Rezekimu Ada di Allah, Bukan di Sari Roti

“Sesungguhhnya Allah, Dialah Pemberi rezeki yang mempunyai kekuatan lagi sangat kokoh.” (Qs.51:58) 

Belakangan sedang heboh boikot memboikot produk di pasaran yang disinyalir pemiliknya tidak berpihak kepada Islam. Mulai dari siaran televisi, hingga produk makanan seperti sari roti. Ada yang setuju namun ada pula yang keberatan. 

Dalih mereka yang keberatan sederhana, kasihan pada karyawan yang bekerja di perusahaan bersangkutan. Atau yang siaran televisi akan berdalih bahwa tak semua siaran televisi di tv X itu buruk. Ada juga siaran yang bagus. 

Menjawab semua itu, saya ingin mengajak kita semua merenungkan hal berikut, dan renungan ini tentunya hanya bisa dipahami oleh orang-orang yang memiliki iman di dalam hatinya. 

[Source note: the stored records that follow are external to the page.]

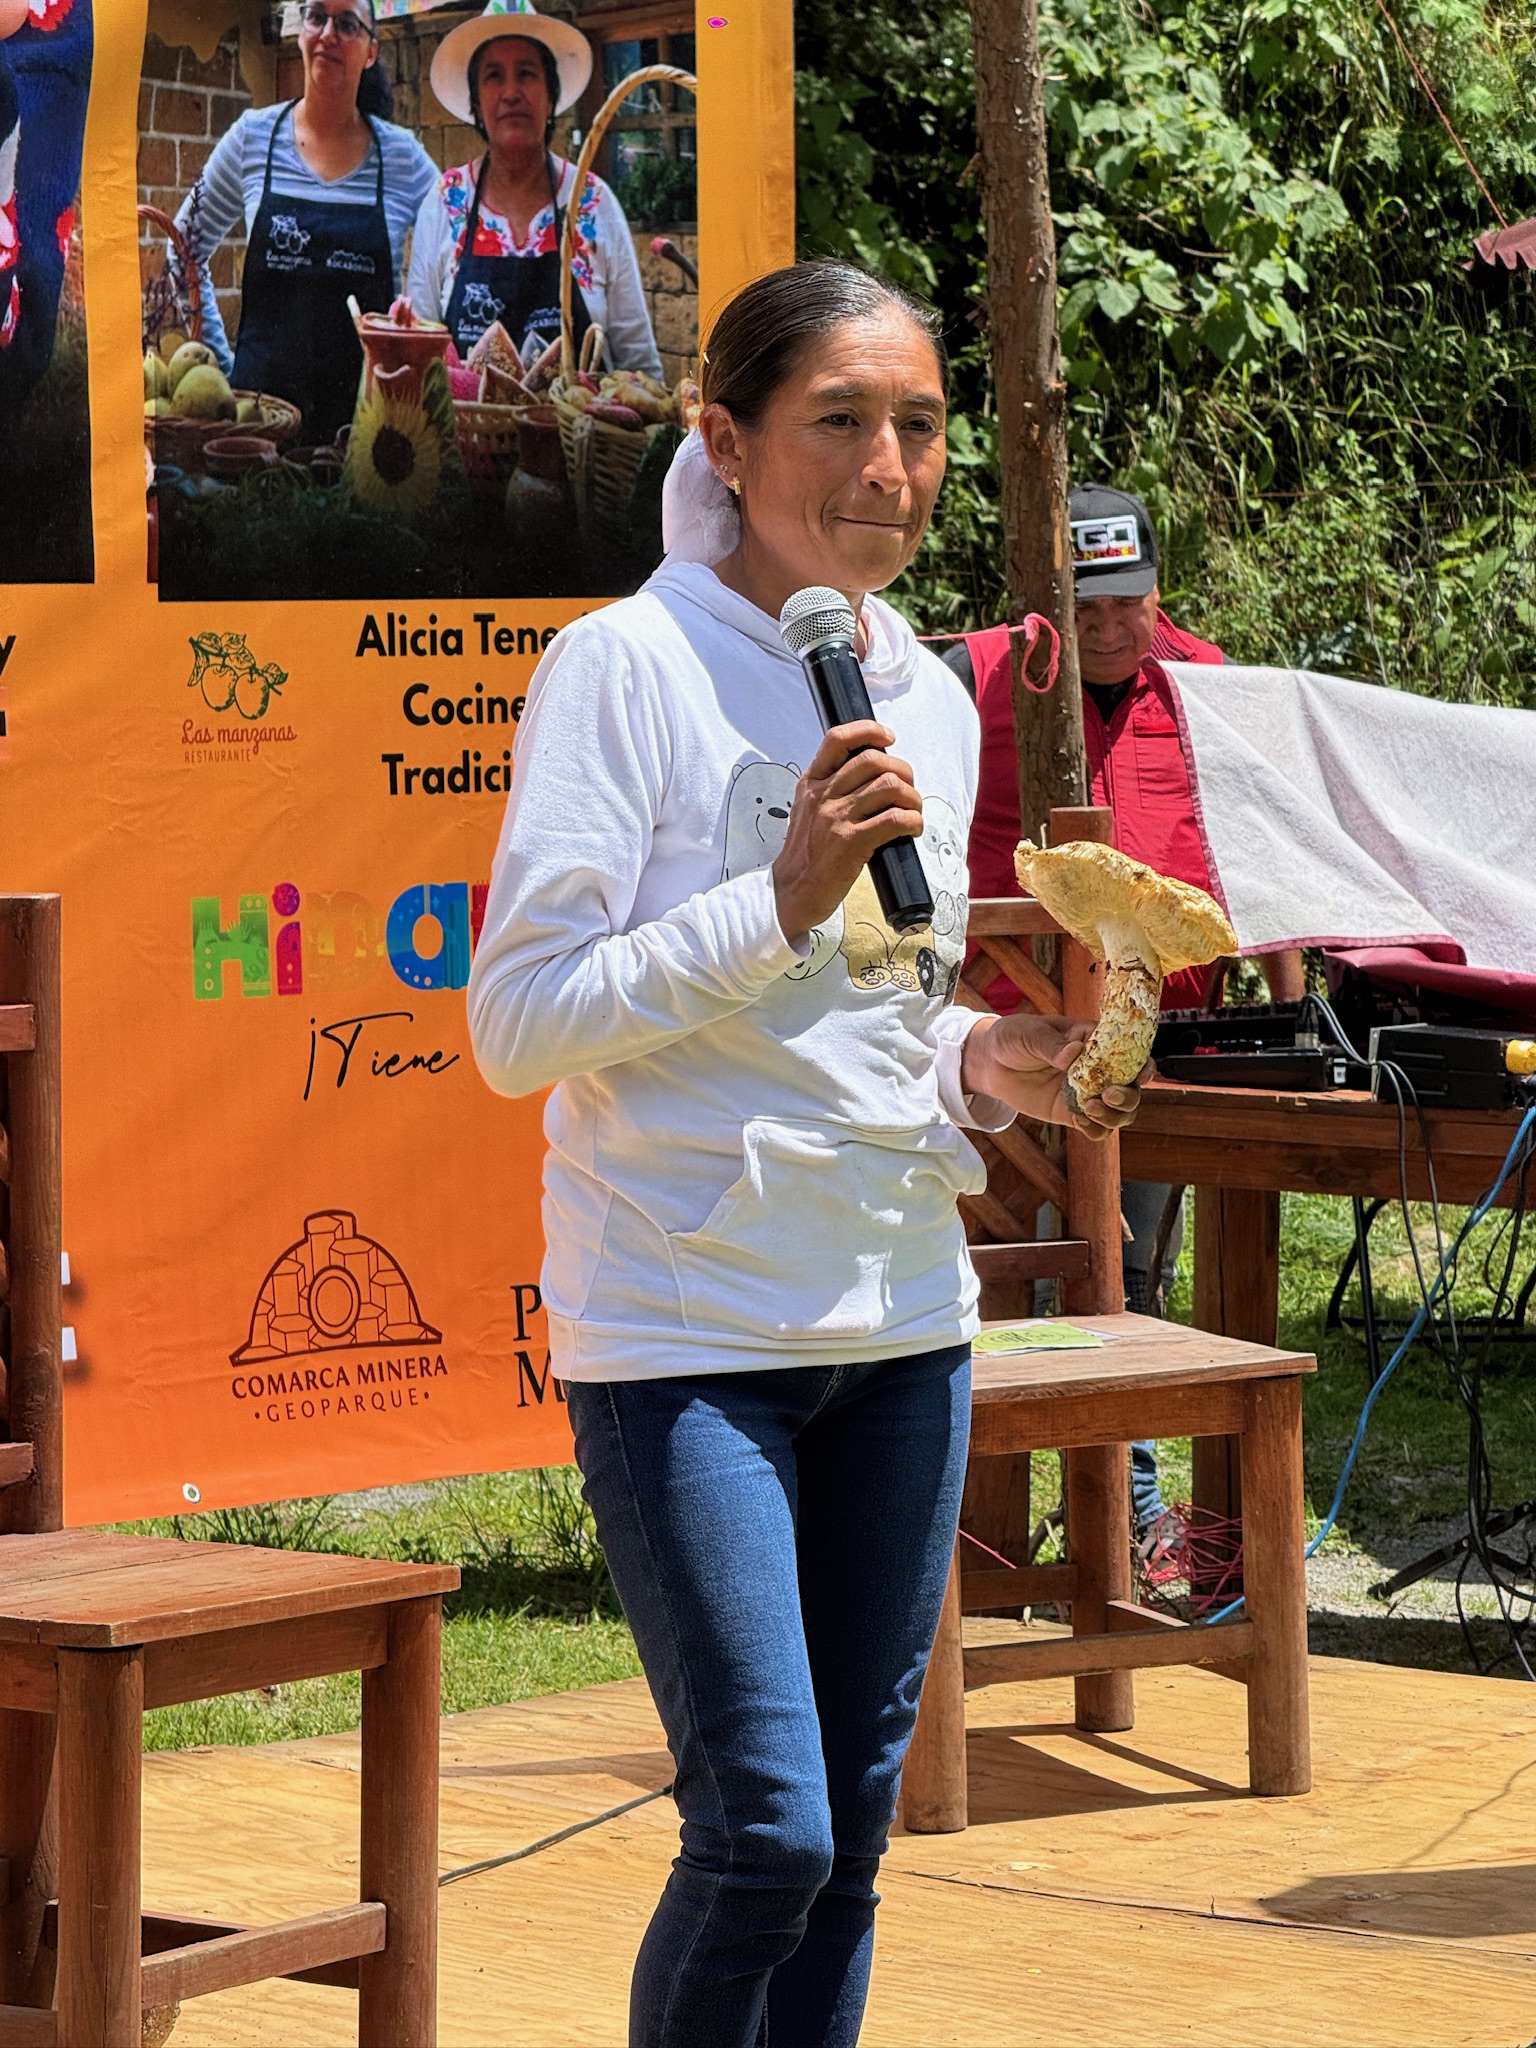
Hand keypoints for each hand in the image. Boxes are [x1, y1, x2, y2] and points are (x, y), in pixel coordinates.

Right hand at [772, 720, 923, 943]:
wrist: (792, 892)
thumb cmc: (805, 855)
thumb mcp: (808, 810)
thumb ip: (831, 789)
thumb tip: (871, 774)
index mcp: (812, 783)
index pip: (837, 739)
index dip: (868, 730)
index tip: (888, 738)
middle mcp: (823, 795)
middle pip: (874, 760)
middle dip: (902, 771)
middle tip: (908, 789)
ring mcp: (836, 817)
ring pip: (889, 787)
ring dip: (912, 799)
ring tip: (912, 812)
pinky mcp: (852, 842)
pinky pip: (894, 819)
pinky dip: (912, 821)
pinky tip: (911, 830)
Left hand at [960, 1012, 1149, 1138]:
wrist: (990, 1063)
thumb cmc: (1013, 1038)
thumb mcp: (1029, 1034)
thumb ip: (1051, 1044)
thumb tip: (1072, 1054)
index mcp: (1094, 1042)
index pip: (1131, 1053)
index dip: (1143, 1065)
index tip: (1140, 1074)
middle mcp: (1098, 1069)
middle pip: (1132, 1088)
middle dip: (1128, 1096)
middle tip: (1107, 1095)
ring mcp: (1087, 1093)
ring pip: (1120, 1112)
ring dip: (1114, 1116)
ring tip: (1088, 1109)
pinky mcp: (1072, 1112)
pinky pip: (1097, 1128)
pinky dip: (1095, 1129)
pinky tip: (1079, 1121)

Memaknai kembali tauhidullah dan syahadatain yang kita ucapkan 

Di atas, sebuah ayat Al Quran dengan sangat jelas dan tegas menyebutkan, bahwa Allah SWT adalah satu-satunya pemberi rezeki yang sangat kokoh. 

Ayat di atas merupakan konsekuensi dari pemahaman kita dalam mengesakan Allah serta juga bagian dari tuntutan makna syahadatain. 

Allah sebagai satu-satunya zat Pemberi rezeki yang sangat kokoh harus lah tertanam di benak kita. Sehingga tidak akan membuat kita merasa takut akan masalah-masalah dunia. 

Rezeki kita bukan lah dari bos atau tempat kita bekerja, tetapi Allah lah yang menurunkannya melalui perantara manusia. 

Ketika pekerjaan yang kita lakukan justru membawa keburukan bagi agama Allah, apakah kita akan bertahan dan melupakan Allah sebagai satu-satunya tempat bergantung? 

Sungguh di situlah titik kelemahan akidah kita. Kita kerap kali memandang urusan-urusan duniawi sebatas apa yang kita rasakan dan pikirkan. 

Kita lupa mengembalikannya pada Al Quran. Lalu dengan bangganya kita mengumbar pemahaman kita yang masih dangkal di jejaring sosial dengan status-status yang tak mengenakkan. 

Kita lupa ada Allah, kita lupa bahwa Allah sendiri yang mengatakan, Dialah Maha Pemberi rezeki yang sangat kokoh. 

Kisah seorang Yahudi yang menunggu taksi barangkali sudah sangat sering kita dengar. Ia menunggu di malam yang gelap dan dingin sembilan buah taksi, namun semuanya ia tolak. Barulah saat taksi yang kesepuluh datang, ia mau naik ke dalamnya. 

Saat ditanya mengapa ia mau dengan taksi yang kesepuluh itu, jawabannya hanya satu, karena taksi itu milik orang Yahudi juga. Ia ingin uangnya mengalir kepada sesama Yahudi. 

Jadi jangan heran kalau Yahudi menggenggam perekonomian dunia. Mereka punya ikatan yang kuat dalam hal memajukan saudaranya sendiri, bagaimana dengan kita ummat Islam? Okelah siaran televisi di tv X ada yang bagus, tapi pemiliknya siapa? Yahudi saja tidak mau naik taksi selain punya Yahudi, lha kita?